И мне дома нисколько за это не попадало. А папа однажды выпил с Валерием и говорит ему:
— Валерка, я тебя всегда любил. Плюнь на свое комиссарство! Становись знов к аппарату, будем сахар варить. Я тебя женю. Свадьбу зыграем.
— А у тебя, дядько Пахом, невеста для меня имеется, вон Лёлька...
— Та на що тоби така пигалица! — закричал папа. — Ни кожи ни рожи, ха ей грец!

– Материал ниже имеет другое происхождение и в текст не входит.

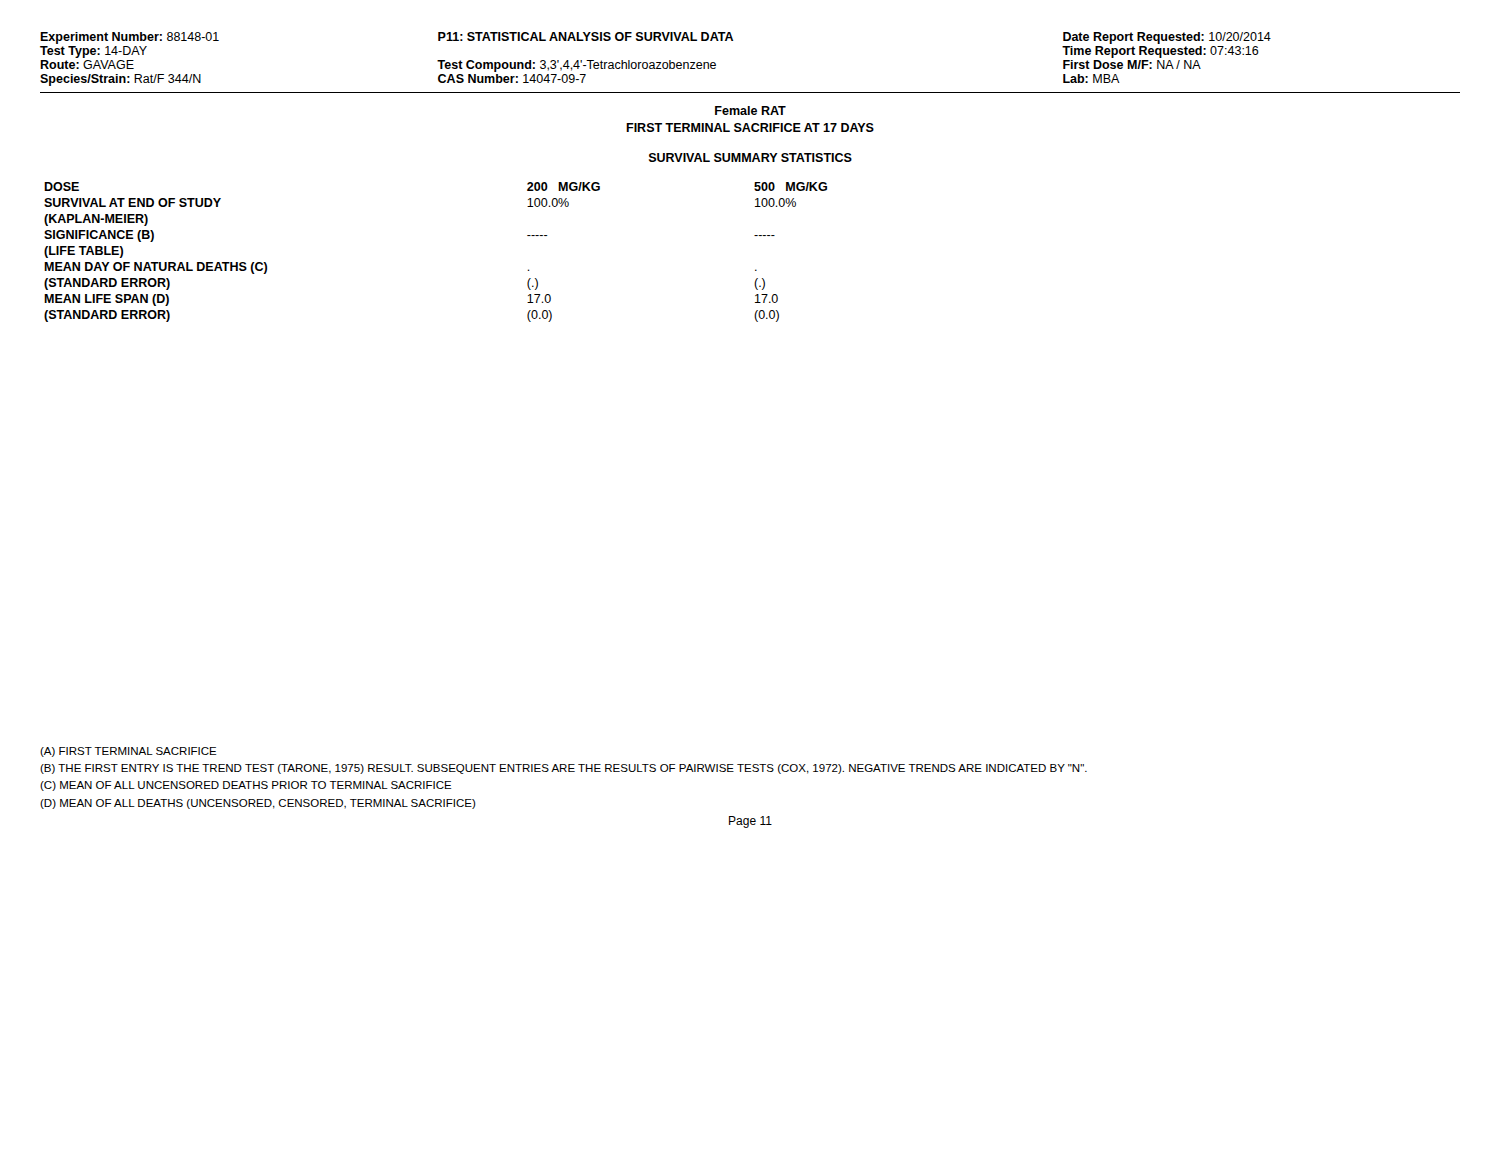| Experiment Number: 88148-01 Test Type: 14-DAY Route: GAVAGE Species/Strain: Rat/F 344/N | P11: STATISTICAL ANALYSIS OF SURVIVAL DATA Test Compound: 3,3',4,4'-Tetrachloroazobenzene CAS Number: 14047-09-7 | Date Report Requested: 10/20/2014 Time Report Requested: 07:43:16 First Dose M/F: NA / NA Lab: MBA |
Female RAT
FIRST TERMINAL SACRIFICE AT 17 DAYS
SURVIVAL SUMMARY STATISTICS
| DOSE | 200 MG/KG | 500 MG/KG | |
| SURVIVAL AT END OF STUDY | 100.0% | 100.0% | |
| (KAPLAN-MEIER) | | | |
| SIGNIFICANCE (B) | ----- | ----- | |
| (LIFE TABLE) | | | |
| MEAN DAY OF NATURAL DEATHS (C) | . | . | |
| (STANDARD ERROR) | (.) | (.) | |
| MEAN LIFE SPAN (D) | 17.0 | 17.0 | |
| (STANDARD ERROR) | (0.0) | (0.0) | |
(A) FIRST TERMINAL SACRIFICE
(B) THE FIRST ENTRY IS THE TREND TEST (TARONE, 1975) RESULT. SUBSEQUENT ENTRIES ARE THE RESULTS OF PAIRWISE TESTS (COX, 1972). NEGATIVE TRENDS ARE INDICATED BY "N".
(C) MEAN OF ALL UNCENSORED DEATHS PRIOR TO TERMINAL SACRIFICE
(D) MEAN OF ALL DEATHS (UNCENSORED, CENSORED, TERMINAL SACRIFICE)
Page 11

Они захохотали, а я ушла на танцы одна.
Наступила зима. Завод стал работать — ведь раньше была разруха и сахар вовсе не варили. Потом стали варить только желтый. А теперь сахар шел белый, как при старом режиме, но крупнее. Я бегала на сушки, где шел конвейер и на железной ленте трясло мелкой трясучкой влажный сахар. Можно было брать его пригоршнями и есть — лишь бы с завода не выносили.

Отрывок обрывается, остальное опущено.